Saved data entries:

-- Opening Marker --

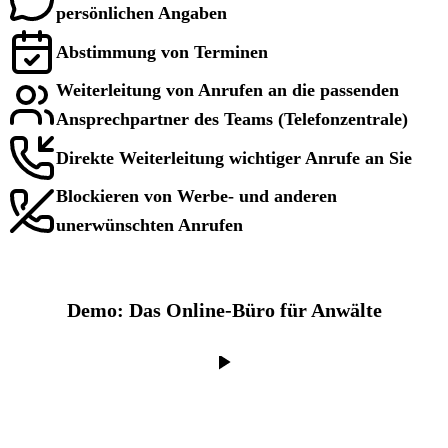
persönlichen Angaben
Abstimmung von Terminen
Weiterleitung von Anrufen an die passenden
Ansprechpartner des Teams (Telefonzentrale)
Direkte Weiterleitung wichtiger Anrufe an Sie
Blockieren von Werbe- und anderen
unerwünschten Anrufen
Demo: Das Online-Büro für Anwälte
Mit Klick auf „Abspielen" werden Daten an YouTube (Google)
übermittelt.
Datenschutzerklärung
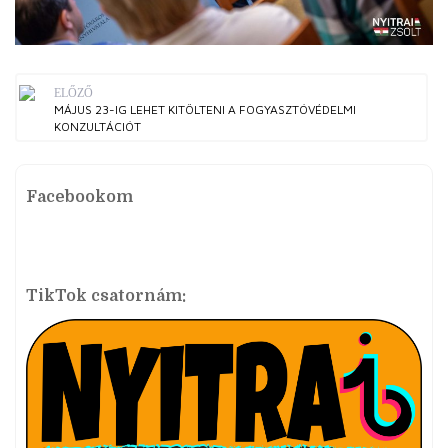
ELŐZŐ
MÁJUS 23-IG LEHET KITÖLTENI A FOGYASZTÓVÉDELMI
KONZULTÁCIÓT
Facebookom
TikTok csatornám:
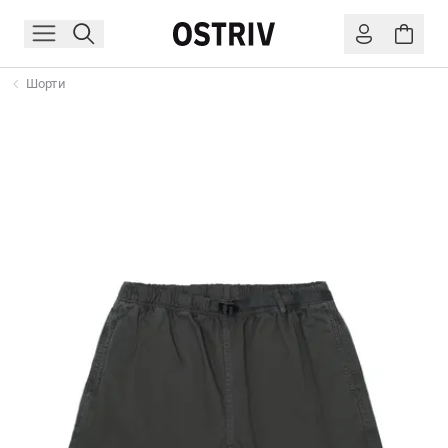
Шорти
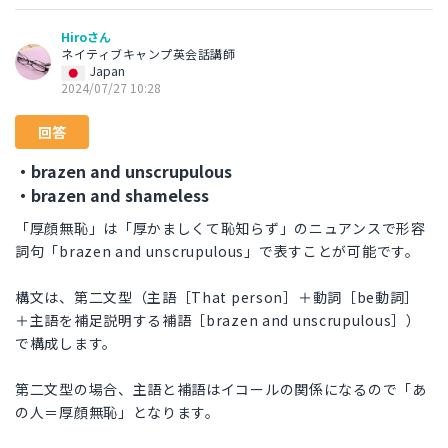
Hiroさん
ネイティブキャンプ英会話講師
Japan
2024/07/27 10:28
回答
・brazen and unscrupulous
・brazen and shameless
「厚顔無恥」は「厚かましくて恥知らず」のニュアンスで形容
詞句「brazen and unscrupulous」で表すことが可能です。
構文は、第二文型（主語［That person］＋動詞［be動詞］
＋主語を補足説明する補語［brazen and unscrupulous］）
で構成します。
第二文型の場合、主語と補語はイコールの関係になるので「あ
の人＝厚顔無恥」となります。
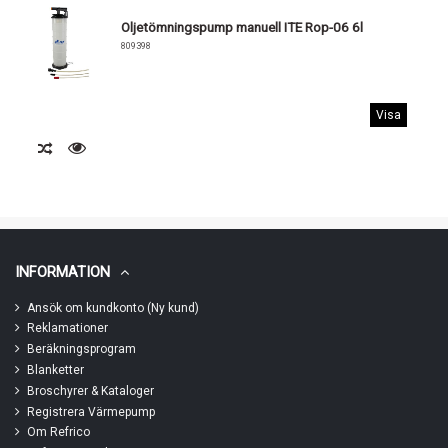
Oljetömningspump manuell ITE Rop-06 6l
809398
Visa
INFORMATION
Ansök om kundkonto (Ny kund)
Reklamationer
Beräkningsprogram
Blanketter
Broschyrer & Kataloger
Registrera Värmepump
Om Refrico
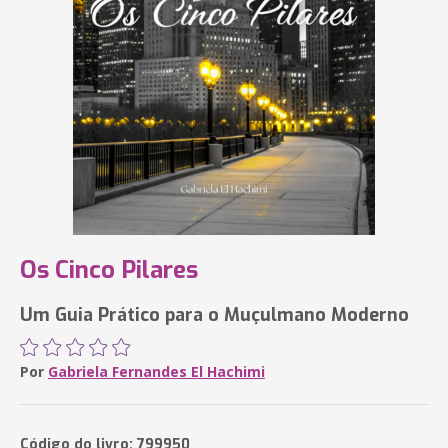
Os Cinco Pilares
Um Guia Prático para o Muçulmano Moderno
Por
Gabriela Fernandes El Hachimi
Código do livro: 799950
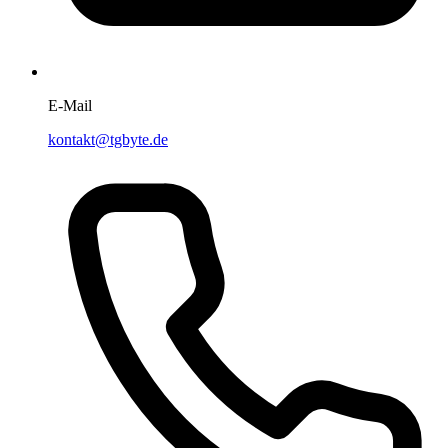
E-Mail
kontakt@tgbyte.de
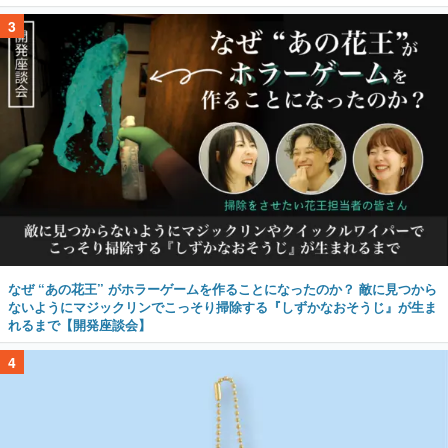
3
なぜ “あの花王” がホラーゲームを作ることになったのか？ 敵に見つから
ないようにマジックリンでこっそり掃除する『しずかなおそうじ』が生ま
れるまで【開発座談会】
4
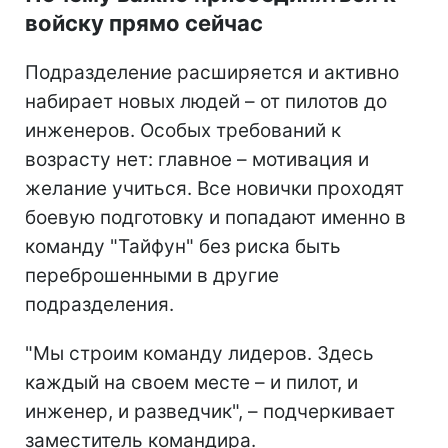
войску прямо сейчас
Подразделение расширяется и активно
набирает новых людей – от пилотов до
инженеров. Особых требований к
возрасту нет: главное – мотивация и
желание учиться. Все новички проходят
боевую подготовку и попадают именно в
команду "Тайфун" без риска быть
переброшенными в другие
подразделения.
"Мы строим команду лидеров. Здесь
каждый на своем месте – и пилот, и
инженер, и разведчик", – подчеркивает
заместитель командира.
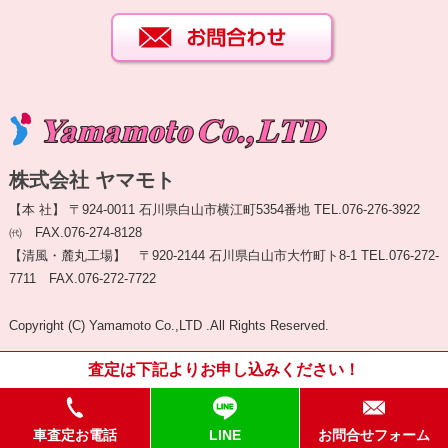
株式会社 ヤマモト
【本 社】 〒924-0011 石川県白山市横江町5354番地 TEL.076-276-3922
㈹ FAX.076-274-8128
【清風・麓丸工場】 〒920-2144 石川県白山市大竹町ト8-1 TEL.076-272-
7711 FAX.076-272-7722
Copyright (C) Yamamoto Co.,LTD .All Rights Reserved.
査定は下記よりお申し込みください！
車査定お電話
LINE
お問合せフォーム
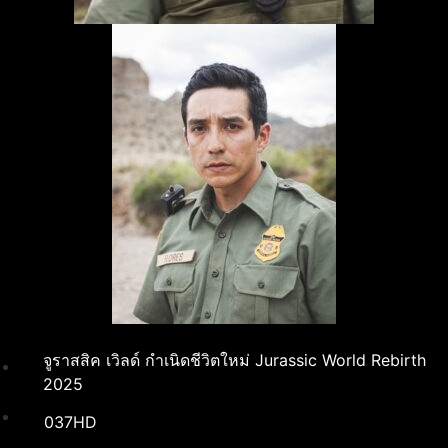
จูราสสิค เวิลด์ กำเนิดชีวิตใหม่ Jurassic World Rebirth
2025
037HD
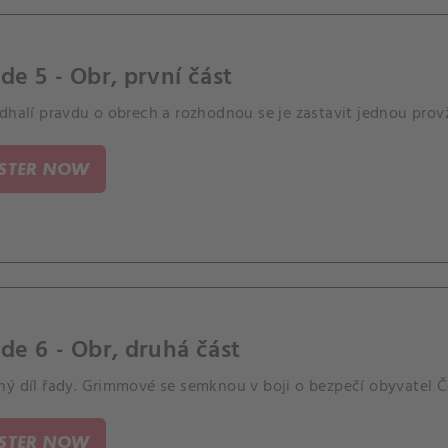
de 5 - Obr, první část
dhalí pravdu o obrech a rozhodnou se je zastavit jednou prov
ISTER NOW
de 6 - Obr, druhá část
ný díl řady. Grimmové se semknou v boji o bezpečí obyvatel Č
ISTER NOW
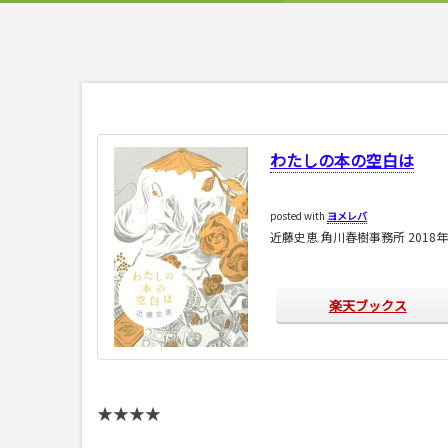
わたしの本の空白は
posted with
ヨメレバ
近藤史恵 角川春樹事務所 2018年
楽天ブックス
★★★★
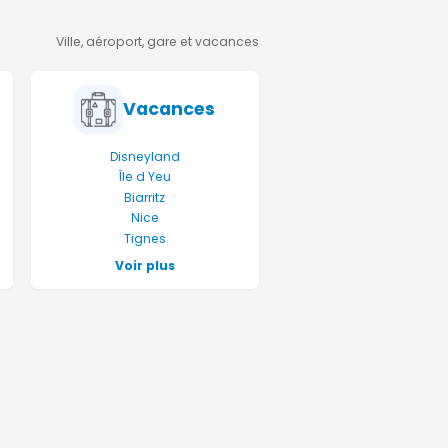
Ville, aéroport, gare et vacances
Vacances
Disneyland
Île d Yeu
Biarritz
Nice
Tignes
Voir plus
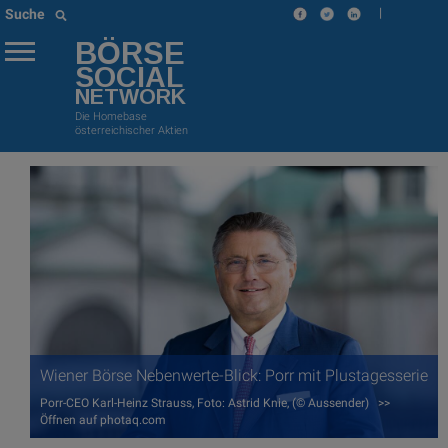
|
Suche
BÖRSE
SOCIAL
NETWORK
Die Homebase
österreichischer Aktien
Wiener Börse Nebenwerte-Blick: Porr mit Plustagesserie
Porr-CEO Karl-Heinz Strauss, Foto: Astrid Knie, (© Aussender) >>
Öffnen auf photaq.com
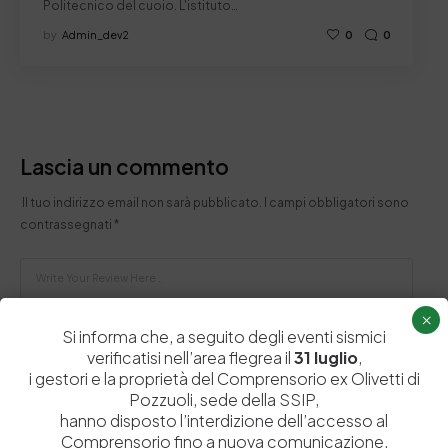
Politecnico del cuoio. L'istituto…
by
Admin_dev2
0
0
Lascia un commento
Il tuo indirizzo email non sarà pubblicato.
I campi obbligatori sono
contrassegnati
*
×
Si informa che, a seguito degli eventi sismici
verificatisi nell’area flegrea il
31 luglio
,
i gestori e la proprietà del Comprensorio ex Olivetti di
Pozzuoli, sede della SSIP,
hanno disposto l’interdizione dell’accesso al
Comprensorio fino a nuova comunicazione,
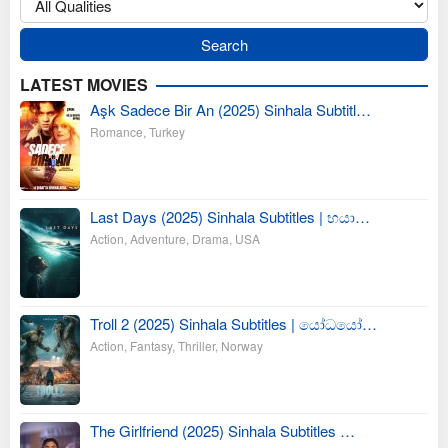
LATEST MOVIES
Aşk Sadece Bir An (2025) Sinhala Subtitl…
Romance
,
Turkey
Last Days (2025) Sinhala Subtitles | භයා…
Action
,
Adventure
,
Drama
,
USA
Troll 2 (2025) Sinhala Subtitles | යෝධයෝ…
Action
,
Fantasy
,
Thriller
,
Norway
The Girlfriend (2025) Sinhala Subtitles …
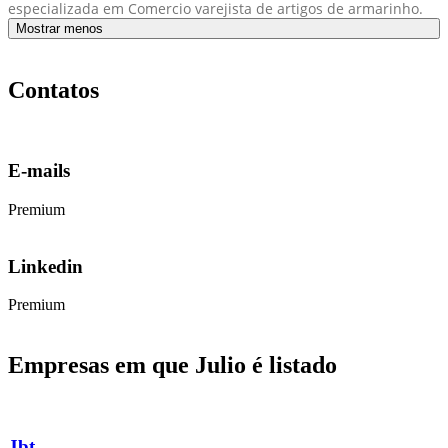
especializada em Comercio varejista de artigos de armarinho.
Mostrar menos
Contatos
E-mails
Premium
Linkedin
Premium
Empresas em que Julio é listado
Jbt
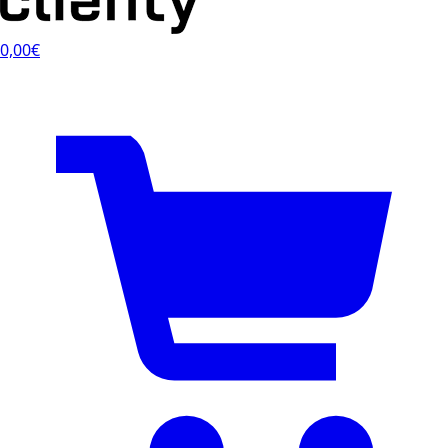
0,00€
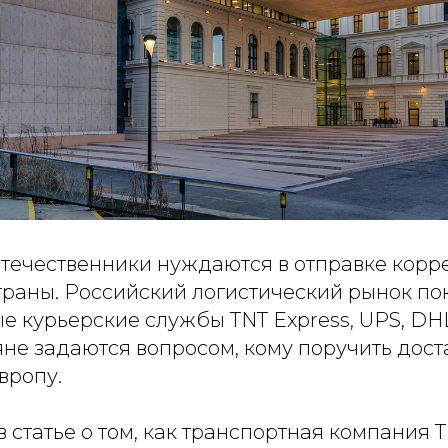
оотечественники нуждаются в отправке кор
траны. Российский логистический рынок по
 курьерские службы TNT Express, UPS, DHL
не задаются вопросом, кому поручить дост
вропу.
 статье о том, как транспортная компания 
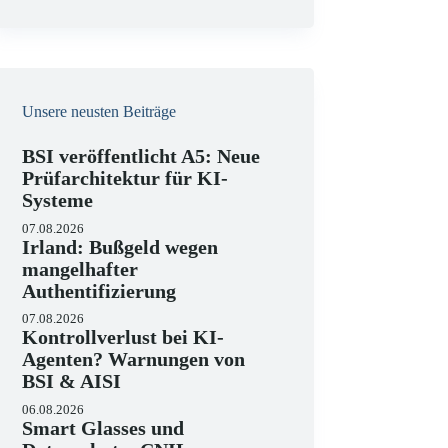
e
i
s
Unsere neusten Beiträge
BSI veröffentlicht A5: Neue
Prüfarchitektur für KI-
Systeme
07.08.2026
Irland: Bußgeld wegen
mangelhafter
Authentifizierung
07.08.2026
Kontrollverlust bei KI-
Agenten? Warnungen von
BSI & AISI
06.08.2026
Smart Glasses und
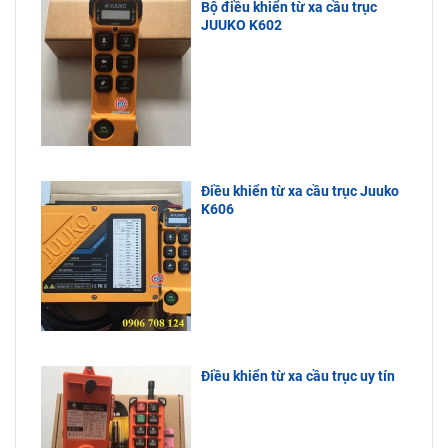
Bộ điều khiển từ xa cầu trục
JUUKO K602
Điều khiển từ xa cầu trục Juuko
K606
Điều khiển từ xa cầu trục uy tín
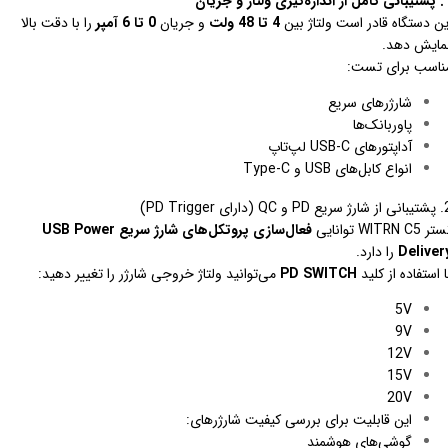
ازه‌گیری ولتاژ و جریان
ین دستگاه قادر است ولتاژ بین
4 تا 48 ولت
و جریان
0 تا 6 آمپر
را با دقت بالا
مایش دهد.
ناسب برای تست:
شارژرهای سریع
پاوربانک‌ها
آداپتورهای USB-C لپ‌تاپ
انواع کابل‌های USB و Type-C
P و QC (دارای PD Trigger)
ر WITRN C5 توانایی
فعال‌سازی پروتکل‌های شارژ سریع USB Power
Deliver
را دارد.
ا استفاده از کلید
PD SWITCH
می‌توانید ولتاژ خروجی شارژر را تغییر دهید:
5V
9V
12V
15V
20V
این قابلیت برای بررسی کیفیت شارژرهای:
گوشی‌های هوشمند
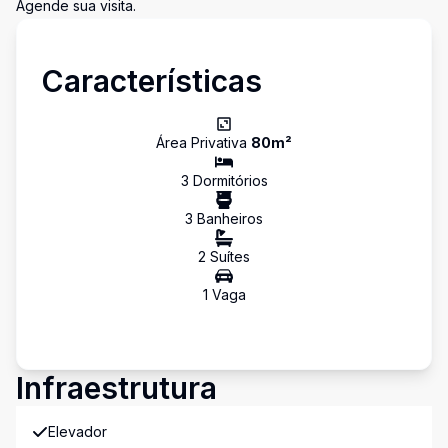
Agende sua visita.
Características
Área Privativa
80
m²
3
Dormitório
s
3
Banheiro
s
2
Suíte
s
1
Vaga
Infraestrutura
Elevador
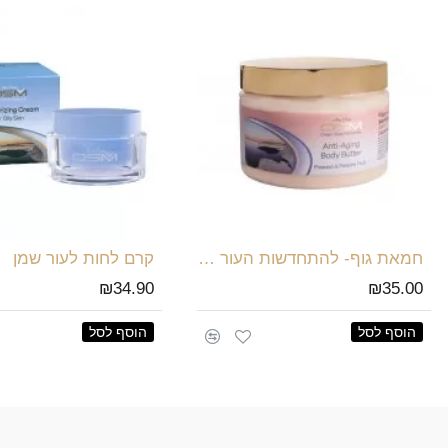
חמאת גוף- להתחדשות העור בריח פסיפלורה פפאיה
קרם לחות לעור שמן
₪34.90
₪35.00
הוסף לסל
הוסף לסל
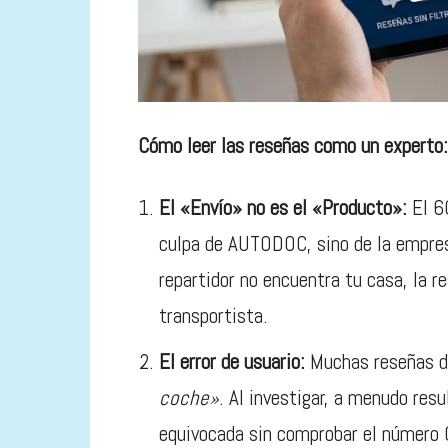
Cómo leer las reseñas como un experto:
El «Envío» no es el «Producto»:
El 6
culpa de AUTODOC, sino de la empresa
repartidor no encuentra tu casa, la re
transportista.
El error de usuario:
Muchas reseñas de
coche»
. Al investigar, a menudo resu
equivocada sin comprobar el número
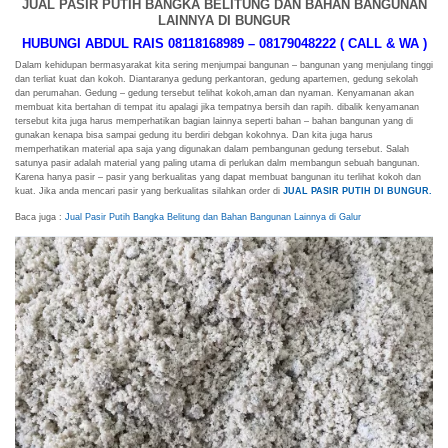
JUAL PASIR PUTIH BANGKA BELITUNG DAN BAHAN BANGUNAN
LAINNYA DI BUNGUR
HUBUNGI ABDUL RAIS 08118168989 – 08179048222 ( CALL & WA )
Dalam kehidupan bermasyarakat kita sering menjumpai bangunan – bangunan yang menjulang tinggi
dan terliat kuat dan kokoh. Diantaranya gedung perkantoran, gedung apartemen, gedung sekolah
dan perumahan. Gedung – gedung tersebut telihat kokoh,aman dan nyaman. Kenyamanan akan
membuat kita bertahan di tempat itu apalagi jika tempatnya bersih dan rapih. dibalik kenyamanan
tersebut kita juga harus memperhatikan bagian lainnya seperti bahan – bahan bangunan yang di
gunakan kenapa bisa sampai gedung itu berdiri debgan kokohnya. Dan kita juga harus
memperhatikan material apa saja yang digunakan dalam pembangunan gedung tersebut. Salah
satunya pasir adalah material yang paling utama di perlukan dalm membangun sebuah bangunan.
Karena hanya pasir – pasir yang berkualitas yang dapat membuat bangunan itu terlihat kokoh dan
kuat. Jika anda mencari pasir yang berkualitas silahkan order di
JUAL PASIR PUTIH DI BUNGUR.
Baca juga :
Jual Pasir Putih Bangka Belitung dan Bahan Bangunan Lainnya di Galur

-- Closing Marker --

Can you output the lines in the records above, from the one containing "Bộ điều khiển từ xa cầu trục" through the one containing "equivocada sin comprobar el número" (both included), as a JSON list of strings with one string per line, omitting blank lines and the pictures?

[
  "Bộ điều khiển từ xa cầu trục",
  "JUUKO K602",
  "Điều khiển từ xa cầu trục Juuko",
  "K606",
  "Điều khiển từ xa cầu trục uy tín",
  "ازه‌گیری ولتاژ و جریان",
  "ین دستگاه قادر است ولتاژ بین",
  "4 تا 48 ولت",
  "و جریان",
  "0 تا 6 آمپر",
  "را با دقت بالا",
  "مایش دهد.",
  "ناسب برای تست:",
  "شارژرهای سریع",
  "پاوربانک‌ها",
  "آداپتورهای USB-C لپ‌تاپ",
  "انواع کابل‌های USB و Type-C",
  "P و QC (دارای PD Trigger)",
  "ر WITRN C5 توانایی",
  "فعال‌سازی پروتکل‌های شارژ سریع USB Power",
  "Deliver",
  "را دارد.",
  "ا استفاده از کلید",
  "PD SWITCH",
  "می‌توانید ولتاژ خروجی شارژر را تغییر دهید:",
  "5V",
  "9V",
  "12V",
  "15V",
  "20V",
  "این قابلیت برای بررسی کیفیت شارژرهای:",
  "گوشی‌های هوشمند",
  "Agende sua visita.",
  "Características",
  "Área Privativa",
  "80",
  "m²",
  "3",
  "Dormitório",
  "s",
  "3",
  "Banheiro",
  "s",
  "2",
  "Suíte",
  "s",
  "1",
  "Vaga",
  "Infraestrutura",
  "Elevador",
  "חמאת גוף- להתחדשות העור בריח פסיפלורה פפאיה",
  "קרם לחות לעור שמן",
  "₪34.90",
  "₪35.00",
  "הוסף לסל",
  "הוסף לסל",
  "Cómo leer las reseñas como un experto:",
  "El «Envío» no es el «Producto»:",
  "El 6",
  "culpa de AUTODOC, sino de la empresa",
  "repartidor no encuentra tu casa, la re",
  "transportista.",
  "El error de usuario:",
  "Muchas reseñas de",
  "coche»",
  ". Al investigar, a menudo resu",
  "equivocada sin comprobar el número"
]